東北STANDARD

カネイリミュージアムショップ

協賛: キヤノンマーケティングジャパン株式会社

青森県八戸市

東北スタンダード13 デコトラ

2007年に刊行された、写真家・田附勝さんの初写真集『DECOTORA』。
写真に映し出された数々のデコトラたち。発想と技術と、何よりも誇りを前面に押し出した圧倒的な自己主張は、乗り手であるトラッカーの生き様をありありと表現している。彼らは何を思い、何を目指してトラックを飾るのか。青森県八戸在住の生きる伝説、「The originator of the decoration trackーデコトラの創始者」こと夏坂照夫さんにお話を聞きました。聞き手はもちろん田附さん。夏坂さんの口から語られる、イマジネーションとクリエイティビティの出発点は、ぼくたちが想像しているクリエイティブの概念をやすやすと塗り替える、こだわり抜いた男の美学。ファストファッションだか量産型だかは引っ込んでろ。これが自己表現、これぞアート。八戸発の暴走トラック、全9回に渡る圧倒的ボリュームでお届けいたします。

八戸の発展、トラック時代の幕開け

T:その頃って、八戸でトラックを持っている人は少なかったんですか?

N:少なかった。今は南部町になったんですけど、昔は福地村だった。その村にトラックが2、3台かな。うちのトラックがそのうちの1台だった。

T:ちなみにその頃、乗用車は周りにはありました?

N:ない。乗用車のない時代。百姓はリヤカー。金持ってるとこで耕運機があったかな? そのくらいの時代。あとは馬車。

T:本当にそういう時代なんすね。

N:だって国道がアスファルトじゃねぇんだもん。砂利道。

T:あーなるほどね。

N:うちらが子供の頃に人気だったのは、八戸にある畑中建設の黄色いダンプカー。この会社はダンプカーを相当な台数持ってた。八戸から三戸に行く道が全部砂利道だからさ、10台も20台もダンプカーが走ると土埃がすごいの。

T:それを子供ながらに見て(笑)

N:夢だった。俺もあんな車に乗りたいなあ、いつか欲しいなあ、って思ってた。そのうちどんどん時代が変わっていって、乗用車のブームも来て。その頃ちょうど、八戸の港が栄えてくるわけ。

T:なるほどね。

*****

## 課題内容
掲載文によると、夏坂さんが子どもの頃に人気だったのは、どの会社の何か。

保存資料
*****

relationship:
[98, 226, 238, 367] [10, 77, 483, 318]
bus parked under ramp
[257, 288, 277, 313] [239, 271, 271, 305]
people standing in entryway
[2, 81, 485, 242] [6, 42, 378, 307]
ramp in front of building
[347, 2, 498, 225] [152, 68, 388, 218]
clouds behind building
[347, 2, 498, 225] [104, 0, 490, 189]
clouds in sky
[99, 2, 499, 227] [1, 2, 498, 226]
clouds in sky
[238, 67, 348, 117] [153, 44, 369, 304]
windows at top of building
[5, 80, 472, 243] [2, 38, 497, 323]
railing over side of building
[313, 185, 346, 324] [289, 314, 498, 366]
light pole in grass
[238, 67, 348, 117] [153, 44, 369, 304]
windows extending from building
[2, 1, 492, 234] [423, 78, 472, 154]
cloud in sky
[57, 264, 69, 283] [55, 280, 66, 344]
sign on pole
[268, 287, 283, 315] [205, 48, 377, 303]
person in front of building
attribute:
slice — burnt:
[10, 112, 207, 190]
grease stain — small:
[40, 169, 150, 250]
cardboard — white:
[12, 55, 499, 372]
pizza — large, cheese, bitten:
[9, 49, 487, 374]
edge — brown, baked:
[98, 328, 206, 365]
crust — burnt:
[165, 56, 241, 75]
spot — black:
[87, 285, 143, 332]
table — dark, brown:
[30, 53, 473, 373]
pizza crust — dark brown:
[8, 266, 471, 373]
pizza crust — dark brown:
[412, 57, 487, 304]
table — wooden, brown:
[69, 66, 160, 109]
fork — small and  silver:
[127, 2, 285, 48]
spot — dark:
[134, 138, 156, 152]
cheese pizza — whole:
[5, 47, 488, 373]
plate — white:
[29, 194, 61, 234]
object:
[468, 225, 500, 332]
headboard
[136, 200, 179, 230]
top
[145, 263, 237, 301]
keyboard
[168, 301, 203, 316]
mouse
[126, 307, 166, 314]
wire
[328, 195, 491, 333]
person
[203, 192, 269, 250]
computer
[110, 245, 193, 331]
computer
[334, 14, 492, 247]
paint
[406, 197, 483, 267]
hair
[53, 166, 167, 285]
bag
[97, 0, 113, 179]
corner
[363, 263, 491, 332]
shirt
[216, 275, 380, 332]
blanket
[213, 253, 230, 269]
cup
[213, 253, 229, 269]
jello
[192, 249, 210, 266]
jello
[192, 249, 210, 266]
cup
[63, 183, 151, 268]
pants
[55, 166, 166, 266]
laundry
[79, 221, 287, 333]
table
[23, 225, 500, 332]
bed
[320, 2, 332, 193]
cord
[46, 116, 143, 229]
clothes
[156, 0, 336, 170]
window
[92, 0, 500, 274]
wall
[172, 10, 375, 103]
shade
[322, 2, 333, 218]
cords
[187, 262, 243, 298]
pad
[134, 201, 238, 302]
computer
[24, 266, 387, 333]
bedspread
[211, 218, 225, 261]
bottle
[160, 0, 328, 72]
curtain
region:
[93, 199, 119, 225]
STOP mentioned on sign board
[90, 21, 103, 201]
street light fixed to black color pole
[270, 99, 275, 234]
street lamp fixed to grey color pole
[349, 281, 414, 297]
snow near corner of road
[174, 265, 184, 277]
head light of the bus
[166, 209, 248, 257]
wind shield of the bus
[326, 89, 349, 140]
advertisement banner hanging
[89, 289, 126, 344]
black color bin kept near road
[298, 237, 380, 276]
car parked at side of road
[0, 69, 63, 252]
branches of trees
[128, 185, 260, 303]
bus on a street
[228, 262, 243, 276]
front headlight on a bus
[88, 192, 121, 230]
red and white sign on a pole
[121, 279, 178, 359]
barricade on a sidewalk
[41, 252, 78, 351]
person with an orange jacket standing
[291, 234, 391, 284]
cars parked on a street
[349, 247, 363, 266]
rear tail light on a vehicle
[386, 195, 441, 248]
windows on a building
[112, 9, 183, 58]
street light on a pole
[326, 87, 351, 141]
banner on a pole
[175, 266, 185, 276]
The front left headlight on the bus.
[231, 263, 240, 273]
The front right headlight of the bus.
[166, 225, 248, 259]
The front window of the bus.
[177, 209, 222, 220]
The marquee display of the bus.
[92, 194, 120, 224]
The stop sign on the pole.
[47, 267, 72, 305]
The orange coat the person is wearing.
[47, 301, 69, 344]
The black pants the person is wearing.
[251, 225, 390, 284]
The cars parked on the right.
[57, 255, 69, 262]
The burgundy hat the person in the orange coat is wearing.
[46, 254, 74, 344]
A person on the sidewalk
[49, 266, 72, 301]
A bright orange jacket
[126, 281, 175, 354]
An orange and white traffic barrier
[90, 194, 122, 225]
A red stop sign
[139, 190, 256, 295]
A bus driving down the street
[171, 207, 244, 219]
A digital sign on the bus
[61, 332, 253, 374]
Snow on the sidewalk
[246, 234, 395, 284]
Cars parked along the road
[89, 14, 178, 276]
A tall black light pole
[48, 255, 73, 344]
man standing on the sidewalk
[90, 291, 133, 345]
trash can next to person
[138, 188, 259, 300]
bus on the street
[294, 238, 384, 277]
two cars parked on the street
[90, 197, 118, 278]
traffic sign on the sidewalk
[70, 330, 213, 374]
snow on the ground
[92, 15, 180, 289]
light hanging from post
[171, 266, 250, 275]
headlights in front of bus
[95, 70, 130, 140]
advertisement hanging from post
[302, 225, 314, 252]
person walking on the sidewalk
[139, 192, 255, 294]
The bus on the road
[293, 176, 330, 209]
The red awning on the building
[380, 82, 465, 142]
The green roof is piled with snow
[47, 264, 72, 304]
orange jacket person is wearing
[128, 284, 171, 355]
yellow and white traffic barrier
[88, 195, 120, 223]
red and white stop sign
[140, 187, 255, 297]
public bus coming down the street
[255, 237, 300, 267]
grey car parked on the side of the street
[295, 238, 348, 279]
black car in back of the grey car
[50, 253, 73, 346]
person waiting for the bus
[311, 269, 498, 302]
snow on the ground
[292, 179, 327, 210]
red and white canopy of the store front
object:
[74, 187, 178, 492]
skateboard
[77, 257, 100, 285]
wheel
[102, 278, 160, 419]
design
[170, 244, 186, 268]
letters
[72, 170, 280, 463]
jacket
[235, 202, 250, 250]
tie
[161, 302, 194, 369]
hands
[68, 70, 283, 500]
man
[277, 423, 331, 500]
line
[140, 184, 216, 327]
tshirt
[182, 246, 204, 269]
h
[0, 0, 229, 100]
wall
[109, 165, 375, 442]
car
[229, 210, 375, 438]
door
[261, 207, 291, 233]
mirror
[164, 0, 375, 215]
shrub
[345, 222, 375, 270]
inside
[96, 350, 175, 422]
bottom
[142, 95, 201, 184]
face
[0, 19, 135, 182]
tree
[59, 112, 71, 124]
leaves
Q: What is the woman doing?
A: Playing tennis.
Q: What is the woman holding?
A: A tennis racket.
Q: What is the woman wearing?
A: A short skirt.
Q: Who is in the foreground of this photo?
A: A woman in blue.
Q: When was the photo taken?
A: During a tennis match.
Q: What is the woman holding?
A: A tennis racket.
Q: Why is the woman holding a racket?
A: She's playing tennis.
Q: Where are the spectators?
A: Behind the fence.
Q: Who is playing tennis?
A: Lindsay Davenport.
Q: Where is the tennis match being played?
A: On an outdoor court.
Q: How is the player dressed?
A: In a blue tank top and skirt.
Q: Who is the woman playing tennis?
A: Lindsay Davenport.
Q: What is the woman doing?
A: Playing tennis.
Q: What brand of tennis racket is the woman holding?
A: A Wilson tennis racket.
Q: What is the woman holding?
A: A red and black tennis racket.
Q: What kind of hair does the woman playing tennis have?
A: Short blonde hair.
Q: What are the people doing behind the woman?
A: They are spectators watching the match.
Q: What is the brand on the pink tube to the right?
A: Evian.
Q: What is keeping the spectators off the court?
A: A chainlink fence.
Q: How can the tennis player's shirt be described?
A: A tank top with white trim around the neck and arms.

*****

## 回答
八戸にある畑中建設の黄色いダンプカーだ。